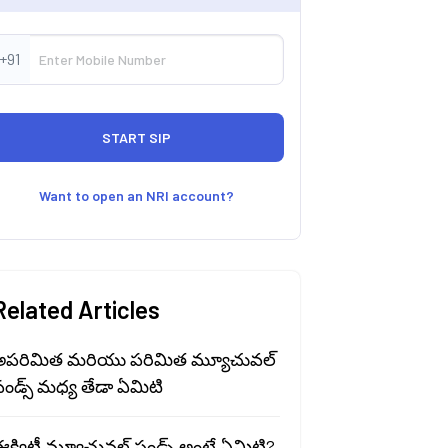
+91
Want to open an NRI account?
Related Articles
అపరిమిత మరియు పరిమిత మ్యూచువల్
ండ్స్ మధ్య తేడా ఏమిటి
క్విటీ మ్యూచువల్ ఫండ్స్ అంటే ఏమిటి?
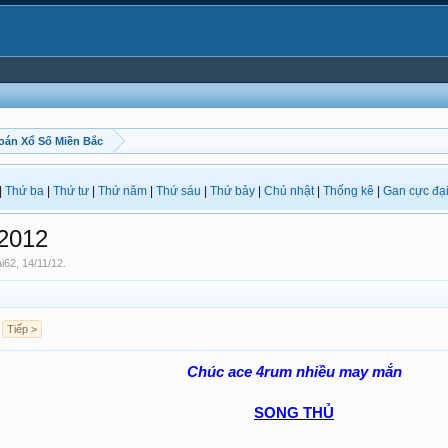
oán Xổ Số Miền Bắc
|
Thứ ba
|
Thứ tư
|
Thứ năm
|
Thứ sáu
|
Thứ bảy
|
Chủ nhật
|
Thống kê
|
Gan cực đạ
2012
ai62
,
14/11/12
.
Tiếp >
Chúc ace 4rum
nhiều may mắn
SONG THỦ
· · · ·
# ЗАДАНИЕ
Можете привести текст всех пунктов выше, подставив "Similar Articles" вместо "Related Articles" и больше ничего не меняя? Картинки в ответ не включайте.

# ОТВЕТ
+91
Want to open an NRI account?
Similar Articles
అపరిమిత మరియు పరిమిత మ్యూచువల్
ండ్స్ మధ్య తేడా ఏమిటి
క్విటీ మ్యూచువల్ ఫండ్స్ అంటే ఏమిటి?
oán Xổ Số Miền Bắc
|
Thứ ba
|
Thứ tư
|
Thứ năm
|
Thứ sáu
|
Thứ bảy
|
Chủ nhật
|
Thống kê
|
Gan cực đạ
2012
ai62
,
14/11/12
.
Tiếp >
Chúc ace 4rum
nhiều may mắn
SONG THỦ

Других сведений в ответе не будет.